Die Definition einer Vision geschieht durch einen ”Leitstern”, einem Manager, der Weg und Richtung eines erfolgreichen Unternehmen vorgibt – in guten und in schlechten Zeiten, bei Rückenwind und Gegenwind. Wenn das Unternehmen seiner Vision in guten Zeiten folgt, so ist es jederzeit einen Schritt voraus. Und wenn es gilt, sich Herausforderungen zu stellen, ist das visionäre Unternehmen gut gerüstet, weil die richtige Richtung und der richtige Kurs bereits gesetzt sind.
Trotzdem kann nur allzu oft beobachtet werden, dass viele Unternehmen weder über Vision und Unternehmenswerte verfügen, und dass einige einzelne Missionen lediglich den einzelnen Führungskräften und deren Teams angepasst wurden.

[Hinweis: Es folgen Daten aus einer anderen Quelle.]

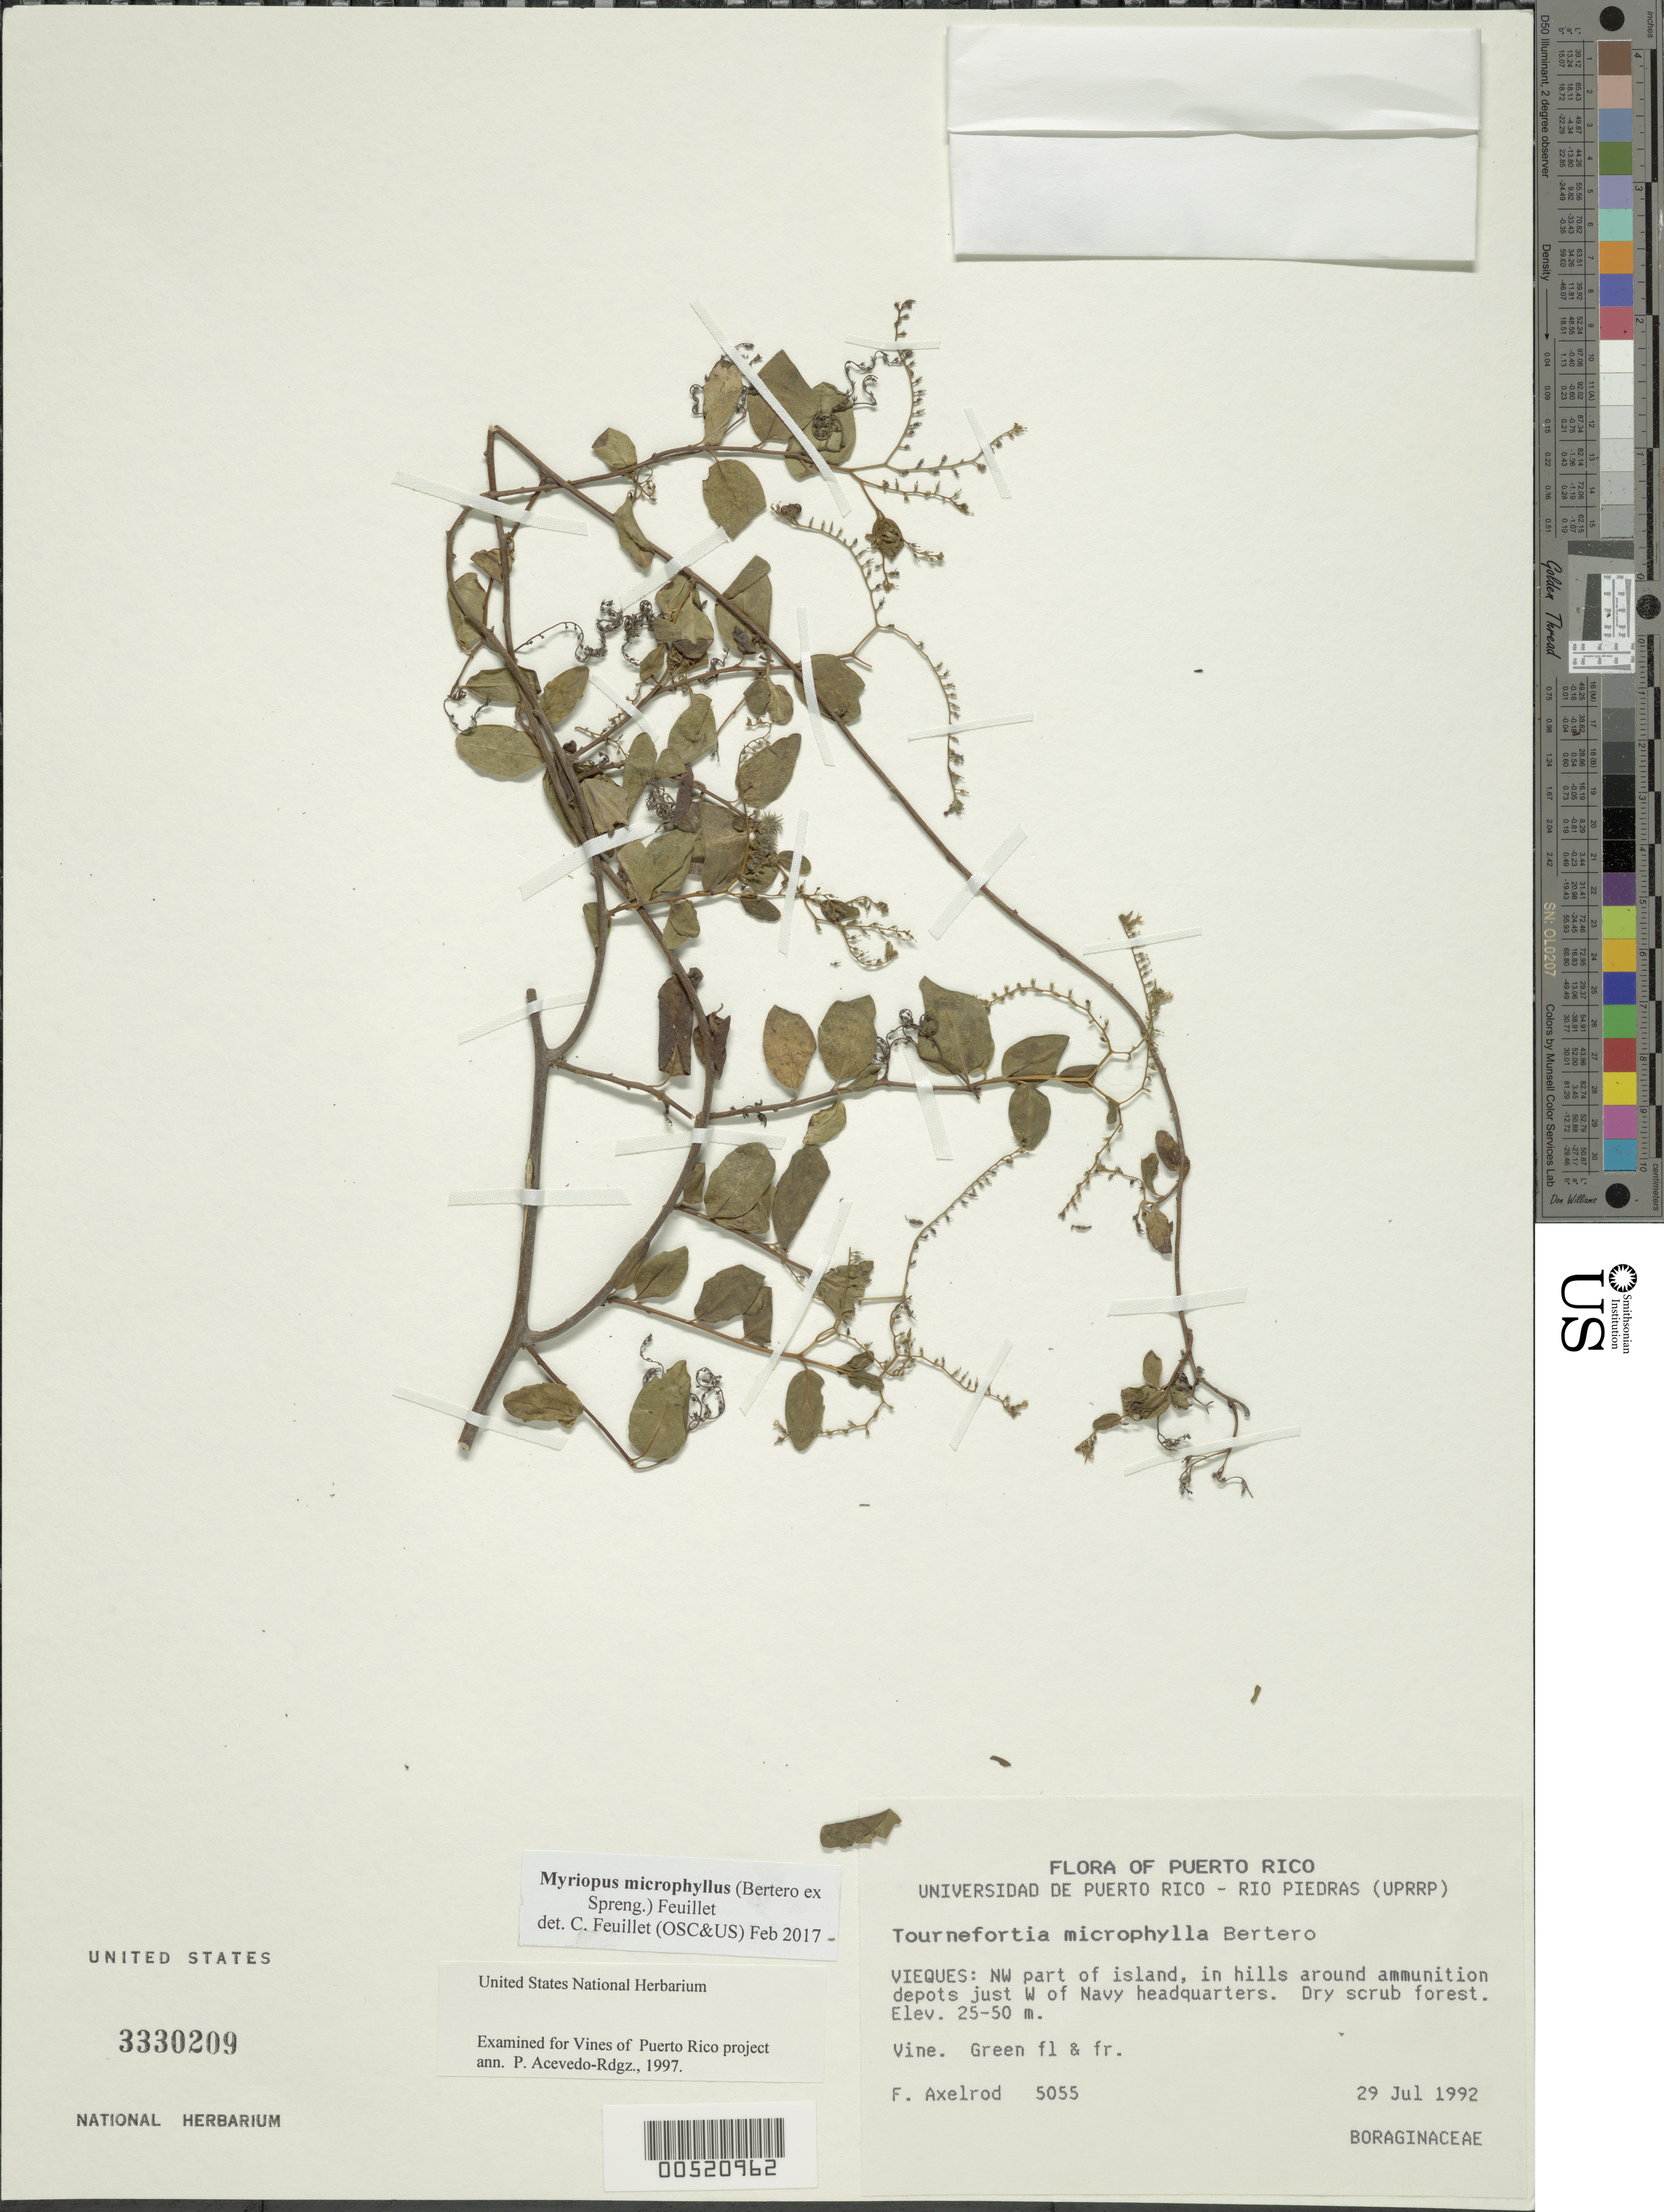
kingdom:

Und dann gibt es Unternehmen, die Vision, Unternehmenswerte und Mission definiert haben – die dann für alle Mitarbeiter „ausgegossen“ werden – alle werden über einen Kamm geschoren. Man hört dann oft: „Vision, Mission und Werte – so was gibt es halt und so was hat man halt“. Und genau hier springt dann die Kette aus dem Kranz. In diesen Fällen wird die Vision nicht gelebt, und somit entgehen dem Unternehmen die positiven Effekte einer im Unternehmen integrierten Vision. Die Mission ist oft generell formuliert und nicht an das Unternehmen angepasst. Der einzelne Abteilungsleiter fühlt sich wie eine Ameise in einem Ameisenhaufen – und nicht wie eine wichtige Schlüsselperson mit einem ganz klaren Ziel im und für das Unternehmen. Ein Ziel, dass auch mit den eigenen Wertvorstellungen und Stärken der Führungskraft harmoniert.
All dies führt unweigerlich zu niedriger Effektivität, fehlender Arbeitsmoral und zu „unpersönlicher Arbeitskraft“. Was wiederum dazu führt, dass es immer schwieriger wird, Mitarbeiter zu halten.
Ja – Arbeit soll persönlich sein und dem einzelnen Mitarbeiter einen Sinn geben!